316L stainless steel (316L) with 0.5wt% Si and 2.3wt% Si were fabricated using laser direct energy deposition (LDED). A stark difference is found in the density of ∑3 twins and fine grains in the microstructures of the two materials. 316L with 2.3wt% Si exhibits a remarkably high percentage (23%) of ∑3 twin boundaries whereas 316L with 0.5wt% Si exhibits very low (less than 3%) of these boundaries. In this work, we aim to understand the origin of this difference.

EBSD analysis of 316L with 2.3wt% Si reveals that clusters of twins exhibiting shared <110> five-fold symmetry axes are present in the microstructure, which suggests that they formed via the icosahedral short-range order (ISRO)-mediated nucleation during solidification [1]. Additionally, twins form during grain growth due to an ISRO-induced stacking fault mechanism, as evidenced by twin variant analysis showing more than 3 variants, which cannot occur during nucleation from one ISRO motif.
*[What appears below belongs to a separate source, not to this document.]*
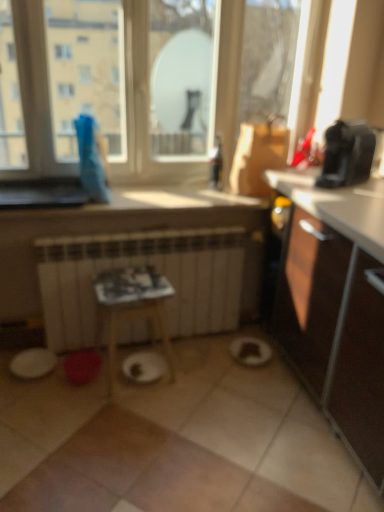
Locate an element on the screen. vacant region below white matte radiator at center (from a real-world perspective) is located at coordinates (168, 338).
This result is surprising because ISRO-based mechanisms have been mainly reported in face-centered cubic alloys printed via laser-powder bed fusion. In this talk, we will demonstrate why and how these mechanisms can occur in LDED 316L.

[1] M. Rappaz, Ph. Jarry, G. Kurtuldu, J. Zollinger, Metall. Mater. Trans. A 51 (2020) 2651–2664.